When Nina's child dies at birth, Nina's mother sends for Sasha and, hoping to extract money from her, tells Sasha that her daughter needs special care. After seeing Nina, Sasha urges Peter not to abandon his wife and Peter claims he is helping financially as much as he can, but that he can never return to her.
Upon arriving at the lodge with his companions after visiting Sasha, Peter finds the grounds around the building on fire and discovers a letter from von Meck attached to the door, which is chained shut.
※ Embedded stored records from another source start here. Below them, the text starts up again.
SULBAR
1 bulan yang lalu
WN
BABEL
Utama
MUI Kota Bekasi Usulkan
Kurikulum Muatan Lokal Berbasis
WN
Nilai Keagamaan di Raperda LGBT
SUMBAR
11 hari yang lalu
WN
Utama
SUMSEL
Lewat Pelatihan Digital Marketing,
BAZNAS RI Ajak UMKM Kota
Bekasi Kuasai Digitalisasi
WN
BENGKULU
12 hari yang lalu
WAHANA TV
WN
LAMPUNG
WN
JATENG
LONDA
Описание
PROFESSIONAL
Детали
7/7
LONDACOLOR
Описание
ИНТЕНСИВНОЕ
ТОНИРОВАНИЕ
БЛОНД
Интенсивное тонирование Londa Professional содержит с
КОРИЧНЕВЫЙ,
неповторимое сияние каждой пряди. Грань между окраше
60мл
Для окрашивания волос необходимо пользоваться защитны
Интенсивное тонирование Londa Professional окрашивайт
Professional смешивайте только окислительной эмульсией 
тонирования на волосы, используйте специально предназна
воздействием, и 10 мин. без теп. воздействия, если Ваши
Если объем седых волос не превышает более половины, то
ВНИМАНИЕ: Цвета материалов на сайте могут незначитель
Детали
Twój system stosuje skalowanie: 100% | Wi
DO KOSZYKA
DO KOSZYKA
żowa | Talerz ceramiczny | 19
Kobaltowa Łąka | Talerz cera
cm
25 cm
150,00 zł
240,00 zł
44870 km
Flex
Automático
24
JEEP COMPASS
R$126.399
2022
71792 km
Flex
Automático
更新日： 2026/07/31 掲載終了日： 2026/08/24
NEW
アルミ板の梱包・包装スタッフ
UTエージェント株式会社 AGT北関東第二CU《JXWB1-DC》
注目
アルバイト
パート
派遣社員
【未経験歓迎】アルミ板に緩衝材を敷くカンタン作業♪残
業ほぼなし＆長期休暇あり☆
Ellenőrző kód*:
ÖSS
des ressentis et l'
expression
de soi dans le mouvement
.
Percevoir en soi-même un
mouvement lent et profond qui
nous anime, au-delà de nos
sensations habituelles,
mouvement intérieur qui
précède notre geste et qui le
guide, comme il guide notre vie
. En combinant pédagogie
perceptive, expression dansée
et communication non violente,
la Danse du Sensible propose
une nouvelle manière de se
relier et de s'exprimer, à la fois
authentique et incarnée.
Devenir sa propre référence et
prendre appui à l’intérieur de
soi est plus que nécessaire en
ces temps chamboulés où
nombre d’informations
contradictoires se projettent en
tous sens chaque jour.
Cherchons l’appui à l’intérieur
In the letter Peter is told that his allowance has been stopped and the estate put up for sale.
At Modeste's suggestion, Peter begins conducting to earn a living and over the next few years becomes successful to earn his own house and wealth. Modeste and Alexei remain with him, but Sasha refuses to see him. In his loneliness, Peter tells himself that he really loved Nina. Although Nina's mother claims that her daughter is well cared for, she spends Nina's money on herself and places Nina in an asylum. There, Nina pretends that the inmates are her many lovers and that Peter loved her. However, even in dementia she realizes the truth and screams out, "He hated me!" thrashing about until the attendants restrain her.
Later in 1893, a cholera epidemic reminds Peter of his mother's death and Modeste suggests that the new symphony Peter has finished is so sad that it should be called "pathetic." As he and Modeste dine, Peter intentionally drinks water contaminated with cholera and becomes ill. In his consequent delirium, Peter cries that he tried to love Nina, but at last claims, "I cared for nobody." As a last resort, his doctor prescribes the hot water treatment that killed Peter's mother. After Peter dies from the treatment, Nina remains in the sanitarium, permanently imprisoned by her madness.